**EXTRACT TO READ**
— START —
Plan for balance point optimization

houghb commented 7 years ago

@jfarland @matthewgee @tplagge @jbackusm @gkagnew

On the phone call today we agreed to work on balance point optimization in parallel over the next sprint. Please chime in on this issue soon (let's shoot for responses here before next Wed, 4/12) to share what your plan is for exploring different aspects of the balance point optimization so we don't duplicate work.

Also see Issue https://github.com/impactlab/caltrack/issues/57 where folks already did a little thinking about this.

houghb commented 7 years ago

We've done a little bit of exploring with the 1000 home dataset to see whether using variable vs fixed balance points makes a difference in aggregate. We found that there is not a significant difference in median savings values regardless of the choice of [reasonable] fixed balance points compared to exploring the variable balance point range in the current spec.

What I am planning to do next is break the dataset into climate zones and explore the impact of balance point selection in each climate zone individually. We expect the inland premises may be more sensitive to balance point choices than the bay area. If that is the case we'll start to look into the impact of different methods of variable balance point selection.

matthewgee commented 7 years ago

During this sprint, the OEE team is going to explore using gradient descent vs the current grid search method for arriving at optimal balance point temps. Since one of the main advantages to gradient descent will be increasing the computational efficiency of the spec, we'll be adding runtime to our standard outputs.

matthewgee commented 7 years ago

Based on the discussion today, we decided to focus in on three (and a half) main areas that we need to make decisions on for balance point temp optimization:

Temperature ranges and step size
Loss function choice
Dealing with outliers and boundary conditions in optimization

houghb commented 7 years ago

Thanks, Matt. We will work on the outliers and boundary conditions next week.

matthewgee commented 7 years ago

@houghb awesome. OEE will work on loss function choice.

tplagge commented 7 years ago

Loss function choice

In schematic form, our HDD/CDD balance point determination algorithm is:

Choose candidate balance points.
Run a linear regression using the HDD/CDD values for these balance points, requiring that the intercept, heating, and cooling coefficient all be nonnegative and the heating and cooling coefficients be statistically significant.
Calculate the loss function.
Choose new balance points and repeat.
— END —
**INFORMATION SUPPLIED**
— START —
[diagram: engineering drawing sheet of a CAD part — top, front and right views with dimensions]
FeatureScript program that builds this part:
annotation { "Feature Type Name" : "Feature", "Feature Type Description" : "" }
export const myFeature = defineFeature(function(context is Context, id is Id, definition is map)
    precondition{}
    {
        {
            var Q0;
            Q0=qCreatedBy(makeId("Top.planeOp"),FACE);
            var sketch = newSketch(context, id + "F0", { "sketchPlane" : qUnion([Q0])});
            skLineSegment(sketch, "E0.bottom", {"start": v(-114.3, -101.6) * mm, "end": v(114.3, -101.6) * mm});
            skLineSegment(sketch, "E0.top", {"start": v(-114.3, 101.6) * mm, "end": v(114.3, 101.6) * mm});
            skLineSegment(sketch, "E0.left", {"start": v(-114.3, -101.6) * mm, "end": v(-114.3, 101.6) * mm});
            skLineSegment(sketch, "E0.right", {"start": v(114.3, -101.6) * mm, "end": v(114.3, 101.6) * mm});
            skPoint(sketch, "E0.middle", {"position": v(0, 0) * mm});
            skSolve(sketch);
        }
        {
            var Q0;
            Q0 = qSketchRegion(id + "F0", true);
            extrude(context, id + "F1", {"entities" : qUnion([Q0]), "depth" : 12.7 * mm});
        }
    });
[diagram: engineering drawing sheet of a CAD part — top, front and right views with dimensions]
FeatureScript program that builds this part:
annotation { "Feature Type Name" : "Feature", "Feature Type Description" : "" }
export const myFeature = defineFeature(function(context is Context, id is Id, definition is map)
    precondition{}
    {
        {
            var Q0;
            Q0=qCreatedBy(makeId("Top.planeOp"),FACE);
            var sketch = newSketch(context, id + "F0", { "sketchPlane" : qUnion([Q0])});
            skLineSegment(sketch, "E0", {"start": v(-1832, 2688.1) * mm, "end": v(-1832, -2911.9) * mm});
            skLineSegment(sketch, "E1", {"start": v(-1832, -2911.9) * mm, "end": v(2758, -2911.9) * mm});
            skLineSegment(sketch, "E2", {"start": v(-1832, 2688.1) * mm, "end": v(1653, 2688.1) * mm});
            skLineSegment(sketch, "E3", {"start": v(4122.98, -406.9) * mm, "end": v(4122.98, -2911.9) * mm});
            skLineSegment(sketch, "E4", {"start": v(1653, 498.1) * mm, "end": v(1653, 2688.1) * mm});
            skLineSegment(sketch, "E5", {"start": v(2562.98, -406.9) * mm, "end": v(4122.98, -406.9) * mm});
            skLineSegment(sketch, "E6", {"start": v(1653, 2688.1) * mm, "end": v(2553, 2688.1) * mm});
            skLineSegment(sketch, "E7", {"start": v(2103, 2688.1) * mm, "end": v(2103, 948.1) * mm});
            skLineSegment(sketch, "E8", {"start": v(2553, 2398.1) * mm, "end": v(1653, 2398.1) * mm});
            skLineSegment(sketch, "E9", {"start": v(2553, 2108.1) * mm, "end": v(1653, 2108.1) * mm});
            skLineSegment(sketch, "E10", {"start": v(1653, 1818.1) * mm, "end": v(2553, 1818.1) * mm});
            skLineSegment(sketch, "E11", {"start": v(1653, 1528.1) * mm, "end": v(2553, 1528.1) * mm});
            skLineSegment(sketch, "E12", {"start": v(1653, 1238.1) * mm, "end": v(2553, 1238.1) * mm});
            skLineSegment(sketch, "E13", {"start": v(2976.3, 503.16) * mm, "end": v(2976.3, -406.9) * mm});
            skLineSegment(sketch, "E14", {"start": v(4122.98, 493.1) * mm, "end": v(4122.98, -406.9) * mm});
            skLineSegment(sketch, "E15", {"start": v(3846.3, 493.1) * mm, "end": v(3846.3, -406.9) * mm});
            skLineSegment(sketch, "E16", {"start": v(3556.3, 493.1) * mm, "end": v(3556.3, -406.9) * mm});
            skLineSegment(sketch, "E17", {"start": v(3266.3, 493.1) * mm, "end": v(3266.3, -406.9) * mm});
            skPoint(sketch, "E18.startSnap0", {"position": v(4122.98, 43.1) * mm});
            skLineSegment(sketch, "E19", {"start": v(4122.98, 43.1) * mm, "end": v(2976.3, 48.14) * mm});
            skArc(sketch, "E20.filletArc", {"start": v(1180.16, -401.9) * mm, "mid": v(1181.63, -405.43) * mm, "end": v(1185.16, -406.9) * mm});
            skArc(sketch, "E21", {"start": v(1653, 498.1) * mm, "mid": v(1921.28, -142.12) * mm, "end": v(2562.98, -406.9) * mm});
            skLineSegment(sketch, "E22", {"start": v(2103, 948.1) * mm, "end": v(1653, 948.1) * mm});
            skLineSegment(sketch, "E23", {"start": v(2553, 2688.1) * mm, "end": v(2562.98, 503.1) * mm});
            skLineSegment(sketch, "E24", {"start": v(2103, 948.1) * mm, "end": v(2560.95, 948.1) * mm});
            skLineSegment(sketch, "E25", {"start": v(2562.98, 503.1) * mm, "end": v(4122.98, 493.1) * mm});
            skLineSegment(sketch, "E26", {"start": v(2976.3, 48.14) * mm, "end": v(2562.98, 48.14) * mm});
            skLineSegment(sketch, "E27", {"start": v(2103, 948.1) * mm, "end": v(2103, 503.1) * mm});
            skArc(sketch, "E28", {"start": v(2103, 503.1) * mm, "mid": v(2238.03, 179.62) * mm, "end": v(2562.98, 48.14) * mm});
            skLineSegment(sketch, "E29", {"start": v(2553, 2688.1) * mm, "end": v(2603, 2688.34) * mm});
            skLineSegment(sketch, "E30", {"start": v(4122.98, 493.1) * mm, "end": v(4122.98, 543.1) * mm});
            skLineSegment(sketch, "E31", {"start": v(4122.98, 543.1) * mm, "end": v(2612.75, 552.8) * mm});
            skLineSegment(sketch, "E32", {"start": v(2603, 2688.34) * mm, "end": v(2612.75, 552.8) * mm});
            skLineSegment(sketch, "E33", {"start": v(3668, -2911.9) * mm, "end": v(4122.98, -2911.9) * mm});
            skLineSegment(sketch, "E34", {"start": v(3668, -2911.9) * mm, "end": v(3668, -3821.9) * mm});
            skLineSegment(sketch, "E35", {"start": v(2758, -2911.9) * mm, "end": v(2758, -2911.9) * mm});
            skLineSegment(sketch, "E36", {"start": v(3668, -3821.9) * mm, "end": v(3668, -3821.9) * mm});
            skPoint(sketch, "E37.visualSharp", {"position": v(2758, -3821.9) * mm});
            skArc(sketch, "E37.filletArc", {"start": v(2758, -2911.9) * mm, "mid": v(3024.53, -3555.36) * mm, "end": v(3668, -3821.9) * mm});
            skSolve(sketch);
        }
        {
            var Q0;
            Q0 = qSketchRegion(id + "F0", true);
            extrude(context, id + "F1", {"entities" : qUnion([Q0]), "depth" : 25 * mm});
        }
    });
— END —
**REQUIREMENTS**
1. Translate this sentence from the thread on balance point optimization into Spanish: "During this sprint, the OEE team is going to explore using gradient descent vs the current grid search method for arriving at optimal balance point temps."
2. Answer from the thread on balance point optimization:
(a) Which dataset was used to compare variable and fixed balance points in aggregate?
(b) Which of the main decision areas did OEE take on?
(c) What will the OEE team add to its standard outputs?
3. Return the part of the thread on balance point optimization that opens with the words containing "Temperature ranges and" and closes with "loss function choice.", copied word for word.

**WORKED SOLUTIONS**
1. Durante este sprint, el equipo de OEE va a explorar el uso del descenso de gradiente frente al método actual de búsqueda en cuadrícula para llegar a las temperaturas óptimas del punto de equilibrio.

2.
(a) The 1000 home dataset.
(b) Loss function choice.
(c) Runtime.

3.
Temperature ranges and step size
Loss function choice
Dealing with outliers and boundary conditions in optimization

houghb commented 7 years ago

Thanks, Matt. We will work on the outliers and boundary conditions next week.

matthewgee commented 7 years ago

@houghb awesome. OEE will work on loss function choice.